How does loss of presynaptic α-syn contribute to neurodegeneration?
The scope of our one subject per treatment condition pilot study in non-human primates has clear limitations. Nevertheless, the results confirm our previous findings in the rat (Gorbatyuk et al., 2010; Kanaan and Manfredsson, 2012). At this stage our findings, while internally consistent among the treatment conditions, must be considered as generating a hypothesis, rather than being conclusive. While the idea that maintaining α-syn expression is critical for survival of populations of adult neurons has received relatively little investigation, the high prevalence and widespread distribution of α-syn in brain inarguably reflects an important function in synapses. While direct evidence for the loss-of-function hypothesis is in its early stages, many studies provide indirect support for the concept.
Alpha-synuclein exhibits a dramatic redistribution within the neuronal compartment as a function of aging: the best-validated primary risk factor for PD. A quantitative morphological postmortem analysis of α-syn immunoreactivity within SN DA neurons of humans reveals a distinct pattern of increased staining within neuronal soma with advancing chronological age (Chu and Kordower, 2007). Samples were from individuals with a mean age of 31 years (young group, N = 6), 55 years (middle-aged, N = 4) and 84 years (aged, N = 8). Alpha-synuclein immunoreactivity was rarely detected in the soma of SN neurons in young individuals and was restricted to its normal location in the neuropil. With advancing age, a progressive increase in somatic immunoreactivity was observed, culminating in a 639% increase in aged subjects. Quantitation of the intensity of somatic staining on a per neuron basis confirmed this pattern, illustrating a mean 57% increase in aged subjects as compared to young. It is noteworthy that none of these samples exhibited α-syn aggregates, suggesting that this intracellular redistribution of α-syn may be an ongoing aging-related event that precedes processes of aggregation. The same pattern was observed in aging monkeys. Of importance to the loss-of-function hypothesis, no comparison to α-syn distribution/levels in striatum was performed, providing no opportunity to assess whether increased somatic levels are associated with decreased synaptic levels.
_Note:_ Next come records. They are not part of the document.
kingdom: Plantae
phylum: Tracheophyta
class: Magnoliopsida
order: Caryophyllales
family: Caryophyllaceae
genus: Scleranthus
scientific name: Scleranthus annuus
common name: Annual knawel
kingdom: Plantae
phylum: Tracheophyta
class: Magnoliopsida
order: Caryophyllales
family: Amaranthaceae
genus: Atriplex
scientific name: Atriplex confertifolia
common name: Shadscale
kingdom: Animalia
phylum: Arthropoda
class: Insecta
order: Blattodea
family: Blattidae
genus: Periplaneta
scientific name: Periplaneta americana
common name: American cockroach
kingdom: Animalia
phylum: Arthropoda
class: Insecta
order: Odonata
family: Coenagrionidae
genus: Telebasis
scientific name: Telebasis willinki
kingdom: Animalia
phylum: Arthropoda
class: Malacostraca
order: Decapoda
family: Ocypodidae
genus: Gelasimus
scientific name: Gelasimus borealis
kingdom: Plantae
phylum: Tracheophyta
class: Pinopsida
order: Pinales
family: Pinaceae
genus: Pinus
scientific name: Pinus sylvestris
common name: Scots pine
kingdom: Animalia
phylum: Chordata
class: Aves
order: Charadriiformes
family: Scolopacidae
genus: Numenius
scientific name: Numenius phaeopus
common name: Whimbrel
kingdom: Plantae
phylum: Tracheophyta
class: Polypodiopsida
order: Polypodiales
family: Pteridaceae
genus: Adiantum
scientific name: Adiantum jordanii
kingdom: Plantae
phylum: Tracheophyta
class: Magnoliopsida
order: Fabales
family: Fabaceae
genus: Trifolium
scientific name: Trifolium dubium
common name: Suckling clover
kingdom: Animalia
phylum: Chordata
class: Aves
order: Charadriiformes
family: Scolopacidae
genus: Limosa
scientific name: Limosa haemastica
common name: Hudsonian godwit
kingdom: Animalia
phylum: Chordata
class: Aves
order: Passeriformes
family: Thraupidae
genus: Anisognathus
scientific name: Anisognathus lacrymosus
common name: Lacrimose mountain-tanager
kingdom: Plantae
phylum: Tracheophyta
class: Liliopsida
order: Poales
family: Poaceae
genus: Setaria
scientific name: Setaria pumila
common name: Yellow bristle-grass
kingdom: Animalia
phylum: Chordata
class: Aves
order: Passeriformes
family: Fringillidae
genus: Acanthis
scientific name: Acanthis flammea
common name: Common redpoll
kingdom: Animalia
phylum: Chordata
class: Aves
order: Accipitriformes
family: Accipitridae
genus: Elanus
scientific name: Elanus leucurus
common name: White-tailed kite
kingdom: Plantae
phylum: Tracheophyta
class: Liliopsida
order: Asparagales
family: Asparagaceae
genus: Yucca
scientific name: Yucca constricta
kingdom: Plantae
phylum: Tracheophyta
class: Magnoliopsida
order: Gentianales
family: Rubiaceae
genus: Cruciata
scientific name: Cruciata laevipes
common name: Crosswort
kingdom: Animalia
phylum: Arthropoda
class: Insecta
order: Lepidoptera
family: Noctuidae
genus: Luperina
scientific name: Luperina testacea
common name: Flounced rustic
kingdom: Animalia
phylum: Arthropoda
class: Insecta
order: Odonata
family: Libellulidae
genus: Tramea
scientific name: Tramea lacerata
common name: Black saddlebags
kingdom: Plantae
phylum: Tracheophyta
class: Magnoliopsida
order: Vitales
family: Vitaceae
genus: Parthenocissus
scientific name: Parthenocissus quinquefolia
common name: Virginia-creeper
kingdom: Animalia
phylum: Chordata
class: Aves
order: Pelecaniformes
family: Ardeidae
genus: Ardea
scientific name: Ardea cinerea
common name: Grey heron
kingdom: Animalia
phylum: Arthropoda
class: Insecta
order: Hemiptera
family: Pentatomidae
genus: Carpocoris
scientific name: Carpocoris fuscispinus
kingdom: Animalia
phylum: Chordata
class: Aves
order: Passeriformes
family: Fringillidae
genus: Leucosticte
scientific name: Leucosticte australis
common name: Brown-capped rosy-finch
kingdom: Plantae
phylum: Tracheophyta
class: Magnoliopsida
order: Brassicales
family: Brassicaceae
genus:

Oxidative stress is an established threat to DA neuron viability and can be significantly exacerbated by DA mishandling (i.e., increased cytosolic DA). Indeed, multiple lines of evidence suggest a regulatory role for synuclein in dopamine neurotransmission (Perez et al., 2002; Maries et al., 2003; Wersinger et al., 2003), consistent with the view that loss of presynaptic α-syn may contribute to increased oxidative stress via dysregulation of DA biosynthesis, release and metabolism. Studies in primary cultures of DA neurons demonstrate that in conditions of elevated oxidative stress, endogenous levels of α-syn increase and provide neuroprotection (Quilty et al., 2006; Musgrove et al., 2011). Similarly, transgenic mice over-expressing α-syn are resistant to paraquat-induced toxicity for DA neurons known to be associated with oxidative stress (Manning-Bog et al., 2003). Thus, endogenous α-syn likely provides an important DA neuron defense against oxidative damage.
Mishandling of synaptic DA and the toxic byproducts of its metabolism in the cytosol have a long history of association with the vulnerability of these neurons (e.g., Perez and Hastings, 2004; Segura-Aguilar et al., 2014). Studies of transgenic mice deficient in α-syn, while free of overt DA neuron pathology in adulthood, exhibit changes in DA neurotransmission, with some of these becoming exaggerated in aged animals. Adult, triple knock-out mice for all synuclein family proteins exhibit elevated evoked release of DA in striatum, enhanced turnover and reduced presynaptic DA stores (Anwar et al., 2011). Study of two α-syn deficient mouse lines found evidence for increased stimulated DA overflow in striatum, higher basal extracellular DA levels, decreased expression of the dopamine transporter (DAT) and reduced DA reuptake (Chadchankar et al., 2011). Aged (24–26 months old) α-syn null mice exhibit significant reduction of striatal DA, a decrease in TH+ fibers and decreased striatal levels of TH and DAT (Al-Wandi et al., 2010). These data support the view that α-syn is a pivotal presynaptic regulator of DA neurotransmission and that disruption of this process may result in chronic accumulation of DA in the cytosol.
Perhaps the most direct evidence for an α-syn loss-of-function process related to aggregation comes from the mouse pre-formed fibril (PFF) model of synucleinopathy (Luk et al., 2012). In this model, intracerebral injection of pre-formed fibrils of α-syn seeds misfolding of endogenous α-syn, resulting in progressive accumulation of cytoplasmic aggregates of the protein. In a recent report (Osterberg et al., 2015) the formation of aggregates was tracked over time. The findings indicate that as inclusions mature into a compact form, detection of soluble α-syn shows a parallel decline.